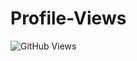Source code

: # Profile-Views
![GitHub Views](https://komarev.com/ghpvc/?username=https://github.com/Anujkhot98/)
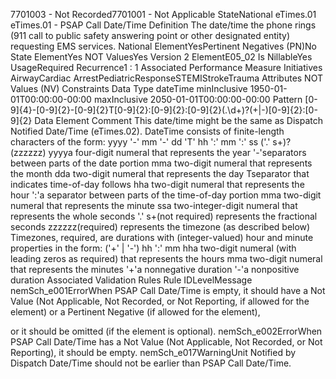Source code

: 

7701003 - Not Recorded7701001 - Not Applicable
StateNational
eTimes.01
eTimes.01 - PSAP Call Date/Time
Definition
The date/time the phone rings (911 call to public safety answering point or other designated entity)
requesting EMS services.
National ElementYesPertinent Negatives (PN)No
State ElementYes
NOT ValuesYes
Version 2 ElementE05_02
Is NillableYes
UsageRequired
Recurrence1 : 1
Associated Performance Measure Initiatives
AirwayCardiac ArrestPediatricResponseSTEMIStrokeTrauma
Attributes
NOT Values (NV)
Constraints
Data Type
dateTime
minInclusive
1950-01-01T00:00:00-00:00
maxInclusive
2050-01-01T00:00:00-00:00
Pattern
[0-9]{4}-[0-9]{2}-[0-9]{2}T[0-9]{2}:[0-9]{2}:[0-9]{2}(\.\d+)?(\+|-)[0-9]{2}:[0-9]{2}
Data Element Comment
This date/time might be the same as Dispatch Notified Date/Time (eTimes.02). 
DateTime consists of finite-length characters of the form: yyyy '-' mm '-' dd 'T' hh ':' mm ':' ss ('.' s+)? (zzzzzz)
yyyya four-digit numeral that represents the year
'-'separators between parts of the date portion
mma two-digit numeral that represents the month
dda two-digit numeral that represents the day
Tseparator that indicates time-of-day follows
hha two-digit numeral that represents the hour
':'a separator between parts of the time-of-day portion
mma two-digit numeral that represents the minute
ssa two-integer-digit numeral that represents the whole seconds
'.' s+(not required) represents the fractional seconds
zzzzzz(required) represents the timezone (as described below)
Timezones, required, are durations with (integer-valued) hour and minute properties in the form: ('+' | '-') hh ':' mm
hha two-digit numeral (with leading zeros as required) that represents the hours
mma two-digit numeral that represents the minutes
'+'a nonnegative duration
'-'a nonpositive duration
Associated Validation Rules
Rule IDLevelMessage
nemSch_e001ErrorWhen PSAP Call Date/Time is empty, it should have a Not Value (Not Applicable, Not Recorded,
or Not Reporting, if allowed for the element) or a Pertinent Negative (if allowed for the element),

or it should be omitted (if the element is optional).
nemSch_e002ErrorWhen PSAP Call Date/Time has a Not Value (Not Applicable, Not Recorded, or Not Reporting), it
should be empty.
nemSch_e017WarningUnit Notified by Dispatch Date/Time should not be earlier than PSAP Call Date/Time.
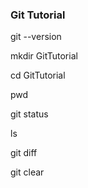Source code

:### Git Tutorial

git --version

mkdir GitTutorial

cd GitTutorial

pwd

git status

ls

git diff

git clear
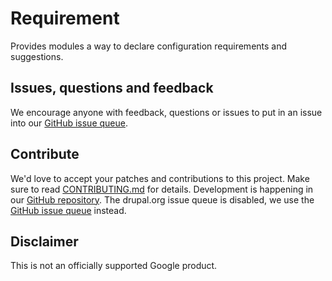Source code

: # Requirement

Provides modules a way to declare configuration requirements and suggestions.

## Issues, questions and feedback

We encourage anyone with feedback, questions or issues to put in an issue into
our [GitHub issue queue](https://github.com/apigee/requirement-drupal/issues).

## Contribute

We'd love to accept your patches and contributions to this project. Make sure to read [CONTRIBUTING.md](CONTRIBUTING.md) for details.
Development is happening in our [GitHub repository](https://github.com/apigee/requirement-drupal). The drupal.org issue
queue is disabled, we use the [GitHub issue queue](https://github.com/apigee/requirement-drupal/issues) instead.

## Disclaimer

This is not an officially supported Google product.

Exercise aim:
In the listing above, find the line with "cd GitTutorial" and the line with "## Disclaimer". Copy exactly those two and every line between, without the pictures.

Response area:
cd GitTutorial

pwd

git status

ls

git diff

git clear
Source code

: # Requirement

Provides modules a way to declare configuration requirements and suggestions.

## Issues, questions and feedback

We encourage anyone with feedback, questions or issues to put in an issue into
our [GitHub issue queue](https://github.com/apigee/requirement-drupal/issues).

## Contribute

We'd love to accept your patches and contributions to this project. Make sure to read [CONTRIBUTING.md](CONTRIBUTING.md) for details.
Development is happening in our [GitHub repository](https://github.com/apigee/requirement-drupal). The drupal.org issue
queue is disabled, we use the [GitHub issue queue](https://github.com/apigee/requirement-drupal/issues) instead.

## Disclaimer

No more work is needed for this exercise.